The Component Ware Consortium (CWC), a cooperative of seven leading technology companies who focus their efforts on distributed object computing, was awarded four million dollars under the U.S. Goverment Technology Reinvestment Project (TRP) to facilitate the development of reuseable software. The seven consortium members include: BBN, Hueristicrats Research, I-Kinetics, IONA, Netlinks (now Semaphore), Pratt & Whitney, and Sunsoft, Inc. The TRP is a federal initiative to integrate commercial and defense sectors through cooperative R&D and commercialization of critical high-technology. CWC’s goal is to package data applications as standard, reuseable software components that will use emerging distributed object frameworks such as CORBA.
I-Kinetics is acting as the facilitator for the Virtual Engine Application program at UTC’s Hartford, CT-based Pratt & Whitney. As part of the joint venture for the Virtual Engine Application P& W would receive 100 CORBA (Orbix) Run-time and 12 developers licenses. Due to the success of the project, Pratt & Whitney purchased a site license for 3000 run-times plus additional developers. Additionally, they have chosen not to continue the project as part of the CWC effort. Instead, they plan to make further advances to the project in-house, and leverage their competitive advantage.

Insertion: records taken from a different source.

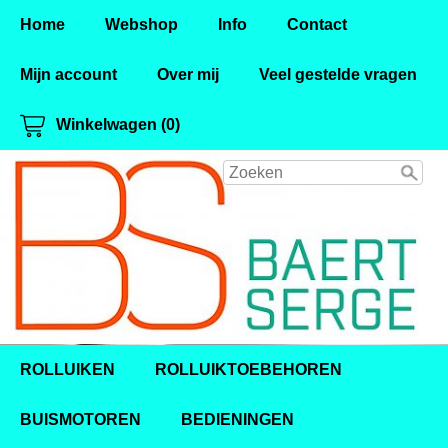
Home
Webshop
Info
Contact
Mijn account
Over mij
Veel gestelde vragen
Winkelwagen (0)
ROLLUIKEN
ROLLUIKTOEBEHOREN
BUISMOTOREN
BEDIENINGEN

Boeing and Lockheed, after experiencing the added value of the Pratt & Whitney application, are expected to join the CWC.
Technical Details:
The Common Object Request Broker architecture (CORBA) has shown its ability to improve distributed parallel processing. Beta testing of CORBA Parallel Distributed Optimization Toolkit with the 3D External Airfoil has resulted in the following execution statistics: 9000 executions of a 3D single-stage high-pressure turbine ran in approximately 52 hours across 40 workstations. This amounts to 40X performance increase over sequential analysis and is near linear in its scaleability. The reliability of the system was 100% and can be attributed to the built-in exception handling features provided by CORBA.
In order to rapidly encapsulate trusted component analyses, the CORBA IDL is being used to wrap legacy systems for use as computational servers by CORBA client objects. The new technology enables the monolithic FORTRAN systems to be integrated together with variable fidelity engine object models. This minimizes re-engineering of the older analyses into the new model environment and facilitates parallel distribution of simulation scenarios across the network.